━━━━━ TEXT BLOCK ━━━━━

# GT frame sizing



## Brett K (Feb 2, 2017)

I have been looking at several mountain bikes and decided that medium is my ideal frame size. I am 5'9" with a 29" inseam. After shopping several brands i found a GT Backwoods expert at Performance Bike Center at a great deal. However, the frame sizing threw me off as there is xs s sm m ml l,etc. the only bike there was a small medium with 27.5 tires and it felt the same as what I recall from a medium a week ago.

I am concerned I went too small. I cannot find any reference to determine what size a small medium is in inches. I am worried i was standing to far forward or that I was just happy to have found such a good deal and made a poor choice in size. Does anyone know what size the small medium frame is?


----------



## jestep (Jul 23, 2004)

━━━━━ EXTRACTED MATERIAL ━━━━━

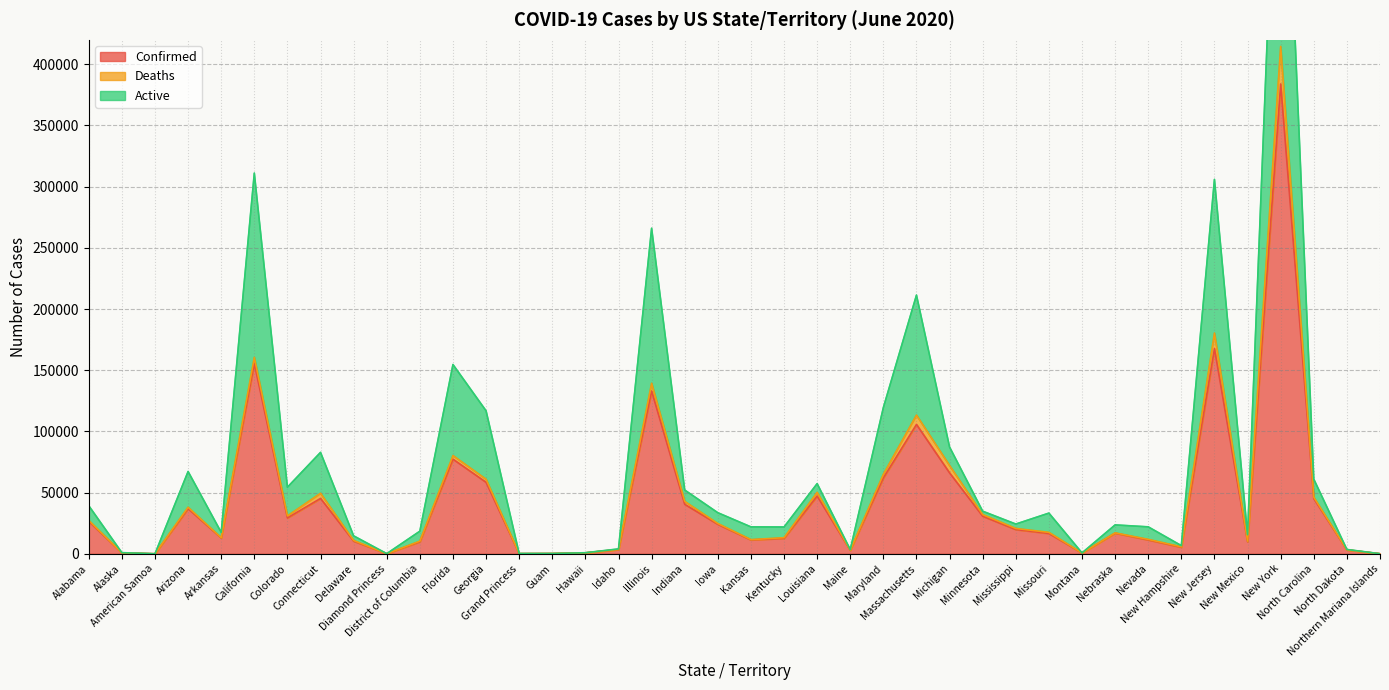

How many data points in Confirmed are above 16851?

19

━━━━━
━━━━━ EXTRACTED MATERIAL ━━━━━

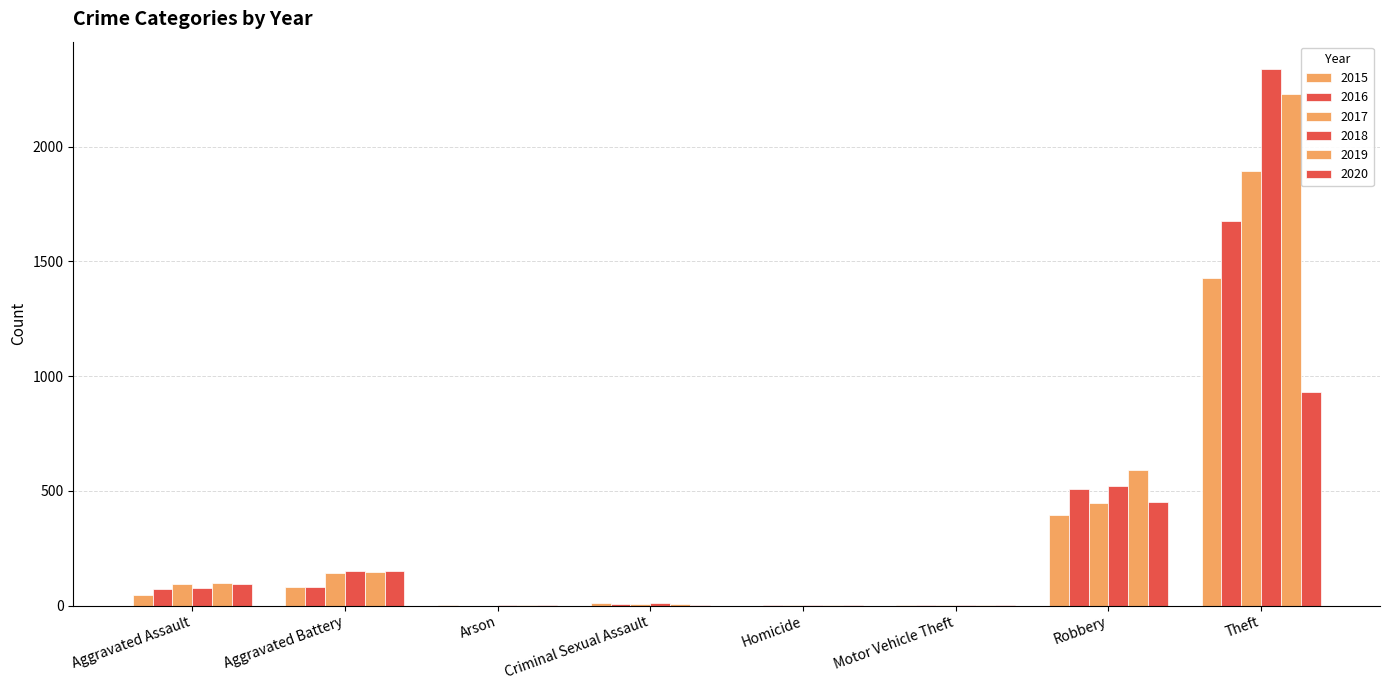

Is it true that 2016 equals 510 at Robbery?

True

━━━━━

> **WHAT YOU WILL DO**
In the GT frame sizing thread, what tire size did the small medium bike at the store have?

> **ANSWER TO THE EXERCISE**
27.5